Cidades também adoecem
Poluição, crise hídrica e crise energética são sintomas de escolhas equivocadas que exigem uma mudança de rumo para assegurar o futuro
As cidades são organismos vivos. Nascem, crescem, amadurecem e, quando suas funções entram em desequilíbrio, adoecem. Cada uma traz, desde a fundação, um “genoma” — seu traçado urbano, seus rios, colinas, ventos e as escolhas que moldaram sua estrutura. Esse código original define muito do que virá depois. No entanto, como ocorre com os seres humanos, o destino de uma cidade não é escrito apenas nos genes: ele depende também do seu “epigenoma” (regulação da expressão dos genes), isto é, das políticas, gestões e hábitos que modulam seu funcionamento ao longo do tempo. Durante séculos, acreditamos que o progresso era sinônimo de pavimento, concreto e motores. Era plausível, por exemplo, cobrir rios com avenidas — afinal, a prioridade era o trânsito, não o curso d’água. Décadas depois, descobrimos o erro: o que parecia solução gerou crises hídricas, enchentes e calor extremo. O mesmo vale para o consumo de energia, a poluição e o isolamento urbano. Ao tentar resolver os desafios de ontem, criamos os problemas de hoje.
É como se tivéssemos entrado na rotatória errada da sustentabilidade. Quanto mais aceleramos, mais nos afastamos da direção correta. Corrigir o rumo exige parar, voltar e refazer o trajeto — tarefa difícil, porém necessária. As cidades que insistirem na mesma via ficarão cada vez mais doentes.
A analogia com o corpo humano é útil. Quando uma pessoa adoece, o organismo envia sinais de alerta: febre, dor, inflamação. As cidades também expressam seus sintomas. O trânsito congestionado lembra uma trombose; a escassez de água, uma anemia; o acúmulo de lixo, uma falência renal; o calor das ilhas urbanas, uma febre. A violência e a corrupção equivalem a doenças autoimunes, em que o próprio corpo ataca suas defesas.

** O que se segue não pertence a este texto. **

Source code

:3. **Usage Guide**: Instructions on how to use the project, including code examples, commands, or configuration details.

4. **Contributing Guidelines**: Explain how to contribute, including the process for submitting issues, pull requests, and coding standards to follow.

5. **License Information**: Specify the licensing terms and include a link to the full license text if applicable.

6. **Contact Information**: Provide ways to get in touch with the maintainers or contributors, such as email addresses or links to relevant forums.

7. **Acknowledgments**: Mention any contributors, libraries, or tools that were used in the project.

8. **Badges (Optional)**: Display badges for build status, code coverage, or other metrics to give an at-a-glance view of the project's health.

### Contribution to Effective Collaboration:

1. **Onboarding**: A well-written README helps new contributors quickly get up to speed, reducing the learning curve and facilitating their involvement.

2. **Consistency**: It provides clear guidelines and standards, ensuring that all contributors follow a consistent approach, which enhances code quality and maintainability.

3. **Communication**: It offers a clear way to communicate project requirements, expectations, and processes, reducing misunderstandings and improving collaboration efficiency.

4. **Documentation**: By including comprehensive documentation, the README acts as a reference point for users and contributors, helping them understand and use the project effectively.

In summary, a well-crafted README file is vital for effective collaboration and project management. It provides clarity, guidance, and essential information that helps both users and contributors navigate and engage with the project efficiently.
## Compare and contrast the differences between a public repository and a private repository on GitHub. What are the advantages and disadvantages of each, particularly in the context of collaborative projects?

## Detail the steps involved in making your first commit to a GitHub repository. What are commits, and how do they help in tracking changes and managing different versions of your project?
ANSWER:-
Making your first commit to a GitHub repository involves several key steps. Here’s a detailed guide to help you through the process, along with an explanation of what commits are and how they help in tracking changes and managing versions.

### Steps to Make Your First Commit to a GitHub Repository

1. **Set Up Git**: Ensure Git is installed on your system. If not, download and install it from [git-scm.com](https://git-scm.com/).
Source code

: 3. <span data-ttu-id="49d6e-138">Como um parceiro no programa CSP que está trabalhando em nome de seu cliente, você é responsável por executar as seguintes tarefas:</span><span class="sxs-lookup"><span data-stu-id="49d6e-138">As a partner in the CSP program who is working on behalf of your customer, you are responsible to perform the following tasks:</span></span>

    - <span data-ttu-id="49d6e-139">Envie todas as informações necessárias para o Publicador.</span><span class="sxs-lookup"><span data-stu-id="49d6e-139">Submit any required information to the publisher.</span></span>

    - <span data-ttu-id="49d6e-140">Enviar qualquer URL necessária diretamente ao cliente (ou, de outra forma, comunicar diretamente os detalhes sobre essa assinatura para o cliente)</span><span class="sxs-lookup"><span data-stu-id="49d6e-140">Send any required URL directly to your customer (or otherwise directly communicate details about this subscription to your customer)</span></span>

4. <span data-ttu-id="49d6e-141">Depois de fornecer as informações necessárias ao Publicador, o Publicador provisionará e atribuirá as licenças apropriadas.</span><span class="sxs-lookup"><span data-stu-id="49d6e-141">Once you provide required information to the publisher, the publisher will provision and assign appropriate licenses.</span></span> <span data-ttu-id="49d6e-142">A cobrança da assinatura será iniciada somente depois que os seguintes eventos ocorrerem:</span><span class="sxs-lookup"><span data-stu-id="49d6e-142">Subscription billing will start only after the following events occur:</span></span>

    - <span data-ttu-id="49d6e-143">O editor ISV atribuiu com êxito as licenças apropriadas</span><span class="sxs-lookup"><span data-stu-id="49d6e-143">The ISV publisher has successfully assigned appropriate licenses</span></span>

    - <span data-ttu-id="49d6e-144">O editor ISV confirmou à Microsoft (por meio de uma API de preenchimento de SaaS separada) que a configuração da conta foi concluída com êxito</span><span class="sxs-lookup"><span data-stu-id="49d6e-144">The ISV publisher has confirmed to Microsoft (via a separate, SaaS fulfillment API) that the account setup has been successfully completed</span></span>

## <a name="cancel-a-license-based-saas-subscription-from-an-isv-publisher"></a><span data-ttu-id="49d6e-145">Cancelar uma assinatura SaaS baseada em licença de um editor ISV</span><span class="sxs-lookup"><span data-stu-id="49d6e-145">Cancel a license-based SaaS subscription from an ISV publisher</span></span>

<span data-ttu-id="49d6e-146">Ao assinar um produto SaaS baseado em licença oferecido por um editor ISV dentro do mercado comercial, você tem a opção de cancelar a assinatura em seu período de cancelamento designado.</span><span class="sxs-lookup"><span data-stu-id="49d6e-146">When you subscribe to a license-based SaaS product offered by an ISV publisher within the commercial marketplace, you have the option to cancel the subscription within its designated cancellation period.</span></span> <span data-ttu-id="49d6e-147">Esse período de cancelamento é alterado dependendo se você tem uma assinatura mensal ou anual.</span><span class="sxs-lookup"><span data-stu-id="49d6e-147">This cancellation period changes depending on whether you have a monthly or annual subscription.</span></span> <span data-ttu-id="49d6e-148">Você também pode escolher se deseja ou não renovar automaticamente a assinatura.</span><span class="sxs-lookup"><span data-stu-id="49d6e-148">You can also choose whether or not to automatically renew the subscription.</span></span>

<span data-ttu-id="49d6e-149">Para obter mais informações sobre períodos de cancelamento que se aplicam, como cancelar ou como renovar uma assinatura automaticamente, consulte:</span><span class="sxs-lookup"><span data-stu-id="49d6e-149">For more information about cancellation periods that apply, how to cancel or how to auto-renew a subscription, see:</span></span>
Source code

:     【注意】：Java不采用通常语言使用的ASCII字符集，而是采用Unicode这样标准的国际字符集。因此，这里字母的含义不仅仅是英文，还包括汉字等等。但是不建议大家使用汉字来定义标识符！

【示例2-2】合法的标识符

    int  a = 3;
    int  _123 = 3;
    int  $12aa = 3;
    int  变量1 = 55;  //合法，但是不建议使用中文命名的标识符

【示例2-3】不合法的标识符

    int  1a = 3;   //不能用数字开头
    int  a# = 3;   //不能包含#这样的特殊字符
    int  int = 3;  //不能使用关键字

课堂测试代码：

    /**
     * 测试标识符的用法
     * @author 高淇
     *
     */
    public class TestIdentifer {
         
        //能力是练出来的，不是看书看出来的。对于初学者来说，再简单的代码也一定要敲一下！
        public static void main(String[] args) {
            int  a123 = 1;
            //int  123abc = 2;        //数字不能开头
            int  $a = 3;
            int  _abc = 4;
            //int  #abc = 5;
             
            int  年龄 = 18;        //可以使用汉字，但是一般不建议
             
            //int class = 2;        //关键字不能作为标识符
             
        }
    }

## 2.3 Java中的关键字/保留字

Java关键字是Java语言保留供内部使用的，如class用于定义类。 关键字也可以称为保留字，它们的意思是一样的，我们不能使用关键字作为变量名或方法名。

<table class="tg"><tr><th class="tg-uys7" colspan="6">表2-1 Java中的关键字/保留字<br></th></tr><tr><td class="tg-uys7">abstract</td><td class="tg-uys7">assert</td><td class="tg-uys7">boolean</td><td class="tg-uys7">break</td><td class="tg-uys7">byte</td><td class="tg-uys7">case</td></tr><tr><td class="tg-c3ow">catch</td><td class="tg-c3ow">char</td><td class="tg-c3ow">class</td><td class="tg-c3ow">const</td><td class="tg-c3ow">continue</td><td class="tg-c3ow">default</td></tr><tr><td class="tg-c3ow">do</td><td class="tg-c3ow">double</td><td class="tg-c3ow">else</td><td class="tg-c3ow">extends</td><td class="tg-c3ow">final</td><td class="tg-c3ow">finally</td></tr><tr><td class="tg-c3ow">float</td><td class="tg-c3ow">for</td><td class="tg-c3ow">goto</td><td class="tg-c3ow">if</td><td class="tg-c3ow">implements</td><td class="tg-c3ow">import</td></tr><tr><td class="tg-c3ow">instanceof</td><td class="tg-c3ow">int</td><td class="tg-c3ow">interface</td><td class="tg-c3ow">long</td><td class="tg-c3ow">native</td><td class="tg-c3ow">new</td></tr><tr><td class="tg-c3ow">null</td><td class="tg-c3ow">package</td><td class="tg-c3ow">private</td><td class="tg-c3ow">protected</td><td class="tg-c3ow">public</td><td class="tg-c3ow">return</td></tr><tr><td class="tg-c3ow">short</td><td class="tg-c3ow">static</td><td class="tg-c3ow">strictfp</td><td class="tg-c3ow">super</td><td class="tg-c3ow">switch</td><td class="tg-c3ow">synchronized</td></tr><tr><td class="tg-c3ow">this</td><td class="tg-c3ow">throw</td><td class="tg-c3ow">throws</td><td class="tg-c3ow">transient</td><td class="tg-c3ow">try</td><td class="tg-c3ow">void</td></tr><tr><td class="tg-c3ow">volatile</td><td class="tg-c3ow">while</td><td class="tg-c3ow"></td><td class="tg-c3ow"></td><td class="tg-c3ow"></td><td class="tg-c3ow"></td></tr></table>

Nos laboratórios da Faculdade de Medicina da Universidade de São Paulo (USP), ao estudar os efeitos da poluição sobre pulmões e cérebros de moradores urbanos, vimos como a cidade se imprime no corpo. Mas também percebemos o inverso: os corpos refletem o estado de saúde das cidades. O ar que respiramos, a água que bebemos e o modo como nos movemos são expressões do metabolismo urbano — o mesmo metabolismo que pode se desregular, como acontece com o diabetes ou a hipertensão. Essa perspectiva dá origem a um novo campo que poderíamos chamar de “Biologia Evolutiva das Cidades”. Assim como a medicina evolutiva explica como certas doenças humanas resultam de adaptações mal ajustadas ao ambiente atual, as doenças urbanas são consequência de escolhas históricas que não acompanharam as novas condições. Um zoneamento pensado para uma cidade pequena, por exemplo, pode gerar caos quando ela cresce. Uma política de transporte centrada no automóvel, criada num tempo de carros raros, vira em catástrofe ambiental e social quando o número de veículos explode.
A boa notícia é que o adoecimento também pode ser motor de mudança. A dor, no corpo ou na cidade, é um chamado à transformação. Ao reconhecer os sintomas e compreender suas causas, podemos iniciar o tratamento. Cidades podem ser reabilitadas — abrindo rios, recuperando áreas verdes, apostando em transporte público limpo, em moradias dignas e em políticas que aproximem, e não separem, as pessoas. Talvez seja esse o aprendizado comum entre biologia e urbanismo: adoecer é parte do processo de cura. Só quando o corpo entra em crise é que busca novos equilíbrios. As cidades, da mesma forma, precisam usar suas doenças como oportunidade de regeneração.
O futuro das cidades, e o nosso próprio futuro, depende da coragem de reconhecer os erros do passado e de reprogramar o epigenoma urbano, substituindo políticas que adoecem por práticas que promovem vitalidade. Se conseguirmos fazer isso, talvez o século XXI fique conhecido não como o tempo em que as cidades adoeceram em busca do progresso e sim como o momento em que decidiram reaprender a viver.
*Paulo Saldiva é coordenador da Iniciativa Saúde Urbana do Centro de Estudos das Cidades – Laboratório Arq.Futuro do Insper, além de médico formado pela USP e professor titular do Departamento de Patologia da instituição desde 1996.